8:50 So let's try again, instead of getting this error message
8:52 that's like Whoa, Create failed. Now we get
8:55 A user with that email address already exists
8:57 So how about Jake? Over at Talk Python.
9:01 Is that going to work? Yep. Let's see.
9:05 That's probably not so good
9:07 'cause I should have set my name, up here, to be Jake.
9:10 Right, that's why it said Michael.
9:12 Little confusing, how about Sarah, and I'll do Sarah.
9:17 Here we go, welcome to your new account Sarah.
9:20 Everything is looking great.
9:22 So let's just review real quick here.
9:24 How this made this a lot simpler, so
9:26 all we had to do is
9:27 move all the data exchange into this section.
9:30 The validation here.
9:31 Let me just check if there's an error.
9:33 That's it, this is almost the entire behavior
9:36 that we needed, but now it's over here
9:38 in a nice, isolated testable way.
9:41 I guess the final thing that we could do
9:43 kind of round this out, is up here
9:44 we also have to do this business here.
9:46 So let's just say vm = RegisterViewModel
9:49 and here we'll say vm.to_dict
9:51 because maybe eventually, they'll be like dropdowns
9:53 or other stuff that are populated in the constructor there.
9:56 So this'll help future-proof that.
9:59 So, you can see how the view model
10:00 is super massively simplified
10:02 both the data exchange, and the data validation.

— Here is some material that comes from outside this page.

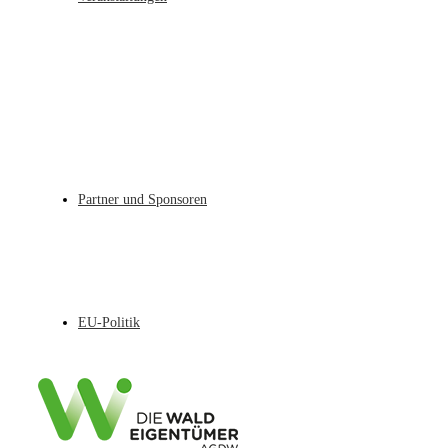
Partner und Sponsoren
EU-Politik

10:07 Hope you like this pattern
10:09 once you get used to it, I think you'll really love it
10:11 it's absolutely powerful
10:13 both for creating forms with proper validation
10:16 as well as testing
10:17 because now you don't have to call the web method
10:19 you just interact with this object
10:21 like a standard Python object, which is cool.